Film Bumi Manusia, Pembuktian Hanung “Membumikan” Bumi Manusia

Oleh: Jeri Wongiyanto
Pecinta dan Pengamat Film
BUKAN perkara mudah mengadaptasi novel fenomenal “Bumi Manusia” ke layar lebarr. 39 tahun lalu sejak bukunya dirilis kemudian sempat dilarang beredar pada masa Orde Baru. Perjalanan panjang menfilmkan novel ini juga menjadi catatan yang menarik, bermula dari keinginan sutradara Hanung Bramantyo meminta izin pada Pramoedya Ananta Toer menfiilmkan kisah Nyai Ontosoroh, tokoh yang ada dalam novel Bumi Manusia, saat itu Hanung masih kuliah, namun ditolak oleh Pram.

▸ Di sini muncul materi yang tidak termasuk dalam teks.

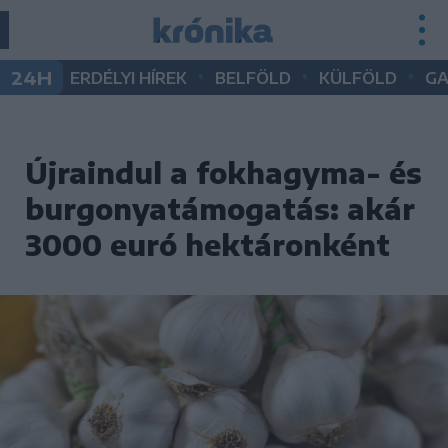
•
•
•
24H
ERDÉLYI HÍREK
BELFÖLD
KÜLFÖLD
G
Újraindul a fokhagyma- és
burgonyatámogatás: akár
3000 euró hektáronként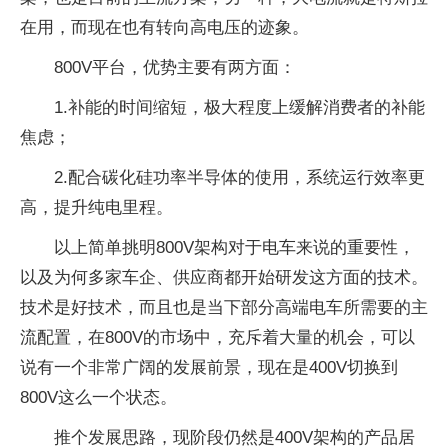
在用，而现在也有转向高电压的迹象。
800V平台，优势主要有两方面：
1.补能的时间缩短，极大程度上缓解消费者的补能
焦虑；
2.配合碳化硅功率半导体的使用，系统运行效率更
高，提升纯电里程。
以上简单挑明800V架构对于电车来说的重要性，
以及为何多家车企、供应商都开始研发这方面的技术。
技术是好技术，而且也是当下部分高端电车所需要的主
流配置，在800V的市场中，充斥着大量的机会，可以
说有一个非常广阔的发展前景，现在是400V切换到
800V这么一个状态。
推个发展思路，现阶段仍然是400V架构的产品居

Lalu kemudian sutradara Hollywood kawakan Oliver Stone yang membuat film “Platoon” (1986) “JFK” (1991) sempat menawarnya dengan harga yang sangat tinggi, tapi Pram juga menolaknya, karena alasan ingin orang Indonesia yang menggarapnya. Ada banyak sutradara yang ingin membuat film ini, seperti Garin Nugroho, Riri Reza, hingga kemudian jatuh kembali ke tangan Hanung.
Dan inilah pembuktian Hanung, bahwa di tangannya karya sastra hebat milik Pram, berhasil diangkat ke layar lebar
Berkisah tentang seorang pribumi bernama Minke (Iqbaal Ramadhan) pelajar di HBS (Hogere Burger School) atau SMU nya para kaum Belanda dan priyayi. Di masa remajanya, ia jatuh cinta dengan Annelies (Mawar Eva de Jongh) gadis manja keturunan Belanda, putri seorang pribumi, Nyai Ontosoroh (Sha Ine Febriyanti) dan bangsawan Belanda, Hertman Mellema (Giargino Abraham).

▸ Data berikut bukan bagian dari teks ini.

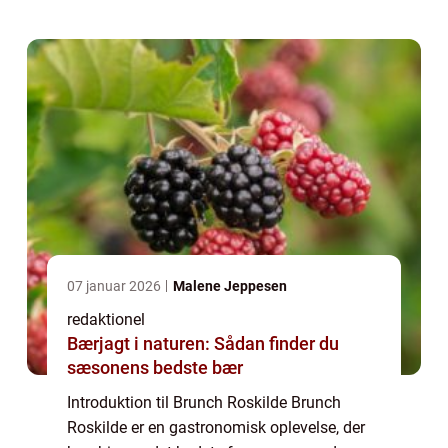
drikkeelskere fra nær og fjern. Med sin
unikke bl...
07 januar 2026
Malene Jeppesen
redaktionel
Bærjagt i naturen: Sådan finder du
sæsonens bedste bær
Introduktion til Brunch Roskilde Brunch
Roskilde er en gastronomisk oplevelse, der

Cinta yang tumbuh di tengah konflik sosial dan ketidak adilan di masa penjajahan Belanda inilah yang akan dinikmati penonton.
Tak hanya itu, ada kisah perjuangan Nyai Ontosoroh, istri simpanan Herman Mellema yang dipandang miring oleh masyarakat, tetapi kemudian belajar menjadi pengusaha sukses. Juga betapa Minke tersadar pada rasa kebangsaan dan kemanusiaannya bangkit lewat benturannya dengan berbagai orang.